Repeat the data exactly, leaving out any image.

^^^^

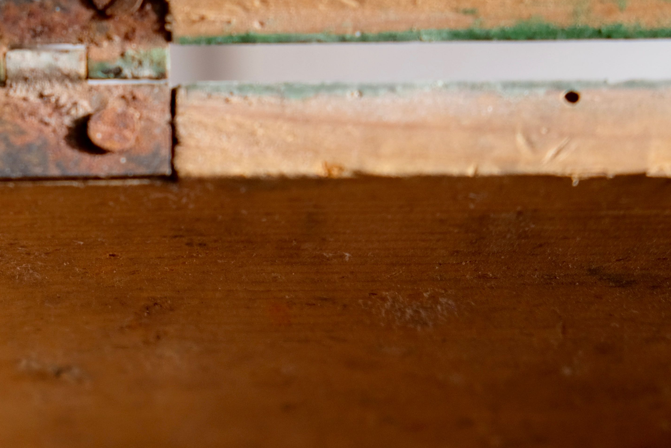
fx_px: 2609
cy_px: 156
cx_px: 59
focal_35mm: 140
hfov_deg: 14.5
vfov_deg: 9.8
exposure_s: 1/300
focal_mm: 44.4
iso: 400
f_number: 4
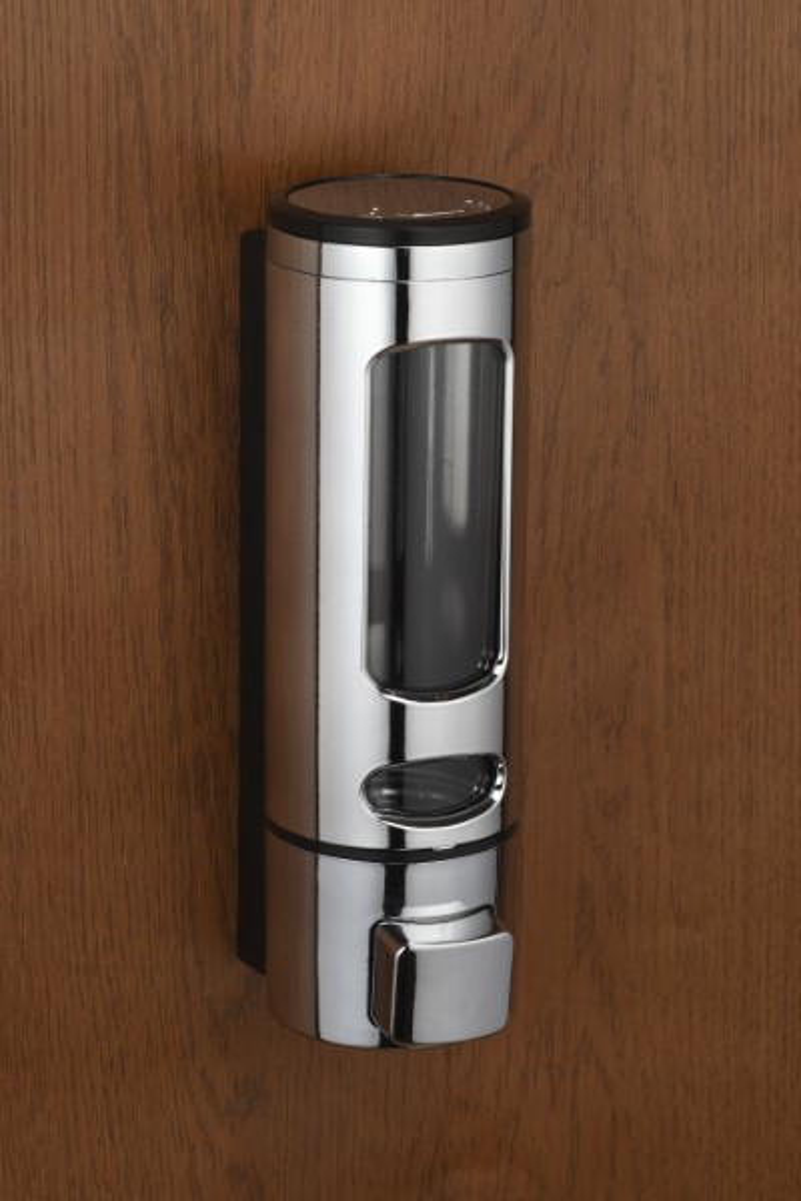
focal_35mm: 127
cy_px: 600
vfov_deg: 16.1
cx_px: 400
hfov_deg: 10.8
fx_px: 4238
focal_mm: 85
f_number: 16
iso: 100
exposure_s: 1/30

^^^^

# WRITTEN ANSWER:
fx_px: 2609
cy_px: 156
cx_px: 59
focal_35mm: 140
hfov_deg: 14.5
vfov_deg: 9.8
exposure_s: 1/300
focal_mm: 44.4
iso: 400
f_number: 4
focal_35mm: 127
cy_px: 600
vfov_deg: 16.1
cx_px: 400
hfov_deg: 10.8
fx_px: 4238
focal_mm: 85
f_number: 16
iso: 100
exposure_s: 1/30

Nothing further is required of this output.